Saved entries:
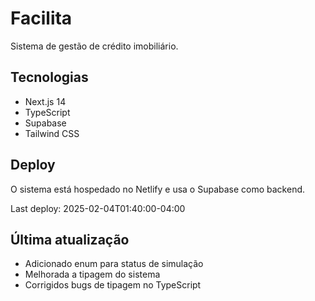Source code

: # Facilita

Sistema de gestão de crédito imobiliário.

## Tecnologias

- Next.js 14
- TypeScript
- Supabase
- Tailwind CSS

## Deploy

O sistema está hospedado no Netlify e usa o Supabase como backend.

Last deploy: 2025-02-04T01:40:00-04:00

## Última atualização

- Adicionado enum para status de simulação
- Melhorada a tipagem do sistema
- Corrigidos bugs de tipagem no TypeScript

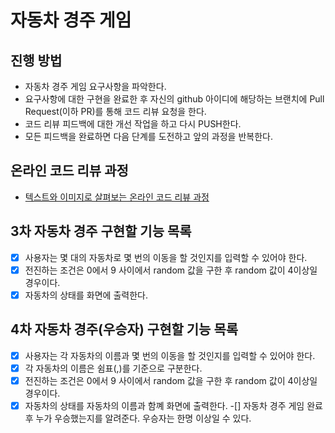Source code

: # 자동차 경주 게임
## 진행 방법
* 자동차 경주 게임 요구사항을 파악한다.
* 요구사항에 대한 구현을 완료한 후 자신의 github 아이디에 해당하는 브랜치에 Pull Request(이하 PR)를 통해 코드 리뷰 요청을 한다.
* 코드 리뷰 피드백에 대한 개선 작업을 하고 다시 PUSH한다.
* 모든 피드백을 완료하면 다음 단계를 도전하고 앞의 과정을 반복한다.

## 온라인 코드 리뷰 과정
* [텍스트와 이미지로 살펴보는 온라인 코드 리뷰 과정](https://github.com/next-step/nextstep-docs/tree/master/codereview)

## 3차 자동차 경주 구현할 기능 목록
-[x] 사용자는 몇 대의 자동차로 몇 번의 이동을 할 것인지를 입력할 수 있어야 한다.
-[x] 전진하는 조건은 0에서 9 사이에서 random 값을 구한 후 random 값이 4이상일 경우이다.
-[x] 자동차의 상태를 화면에 출력한다.

## 4차 자동차 경주(우승자) 구현할 기능 목록
-[x] 사용자는 각 자동차의 이름과 몇 번의 이동을 할 것인지를 입력할 수 있어야 한다.
-[x] 각 자동차의 이름은 쉼표(,)를 기준으로 구분한다.
-[x] 전진하는 조건은 0에서 9 사이에서 random 값을 구한 후 random 값이 4이상일 경우이다.
-[x] 자동차의 상태를 자동차의 이름과 함꼐 화면에 출력한다.
-[] 자동차 경주 게임 완료 후 누가 우승했는지를 알려준다. 우승자는 한명 이상일 수 있다.
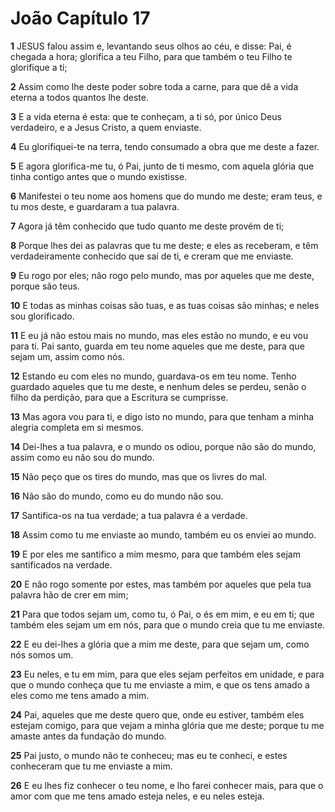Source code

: # João Capítulo 17

**1** 	JESUS falou assim e, levantando seus olhos ao céu, e disse: Pai, é chegada a hora; glorifica a teu Filho, para que também o teu Filho te glorifique a ti;

**2** 	Assim como lhe deste poder sobre toda a carne, para que dê a vida eterna a todos quantos lhe deste.

**3** 	E a vida eterna é esta: que te conheçam, a ti só, por único Deus verdadeiro, e a Jesus Cristo, a quem enviaste.

**4** 	Eu glorifiquei-te na terra, tendo consumado a obra que me deste a fazer.

**5** 	E agora glorifica-me tu, ó Pai, junto de ti mesmo, com aquela glória que tinha contigo antes que o mundo existisse.

**6** 	Manifestei o teu nome aos homens que do mundo me deste; eram teus, e tu mos deste, e guardaram a tua palavra.

**7** 	Agora já têm conhecido que tudo quanto me deste provém de ti;

**8** 	Porque lhes dei as palavras que tu me deste; e eles as receberam, e têm verdadeiramente conhecido que saí de ti, e creram que me enviaste.

**9** 	Eu rogo por eles; não rogo pelo mundo, mas por aqueles que me deste, porque são teus.

**10** 	E todas as minhas coisas são tuas, e as tuas coisas são minhas; e neles sou glorificado.

**11** 	E eu já não estou mais no mundo, mas eles estão no mundo, e eu vou para ti. Pai santo, guarda em teu nome aqueles que me deste, para que sejam um, assim como nós.

**12** 	Estando eu com eles no mundo, guardava-os em teu nome. Tenho guardado aqueles que tu me deste, e nenhum deles se perdeu, senão o filho da perdição, para que a Escritura se cumprisse.

**13** 	Mas agora vou para ti, e digo isto no mundo, para que tenham a minha alegria completa em si mesmos.

**14** 	Dei-lhes a tua palavra, e o mundo os odiou, porque não são do mundo, assim como eu não sou do mundo.

**15** 	Não peço que os tires do mundo, mas que os livres do mal.

**16** 	Não são do mundo, como eu do mundo não sou.

**17** 	Santifica-os na tua verdade; a tua palavra é a verdade.

**18** 	Assim como tu me enviaste ao mundo, também eu os enviei ao mundo.

**19** 	E por eles me santifico a mim mesmo, para que também eles sejam santificados na verdade.

**20** 	E não rogo somente por estes, mas também por aqueles que pela tua palavra hão de crer em mim;

**21** 	Para que todos sejam um, como tu, ó Pai, o és em mim, e eu em ti; que também eles sejam um em nós, para que o mundo creia que tu me enviaste.

**22** 	E eu dei-lhes a glória que a mim me deste, para que sejam um, como nós somos um.

**23** 	Eu neles, e tu em mim, para que eles sejam perfeitos em unidade, e para que o mundo conheça que tu me enviaste a mim, e que os tens amado a eles como me tens amado a mim.

**24** 	Pai, aqueles que me deste quero que, onde eu estiver, também eles estejam comigo, para que vejam a minha glória que me deste; porque tu me amaste antes da fundação do mundo.

**25** 	Pai justo, o mundo não te conheceu; mas eu te conheci, e estes conheceram que tu me enviaste a mim.

**26** 	E eu lhes fiz conhecer o teu nome, e lho farei conhecer mais, para que o amor com que me tens amado esteja neles, e eu neles esteja.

* **Work request**
Lines in the data that include the word "Supabase" should all be copied.

* **Expected answer**
- Supabase
O sistema está hospedado no Netlify e usa o Supabase como backend.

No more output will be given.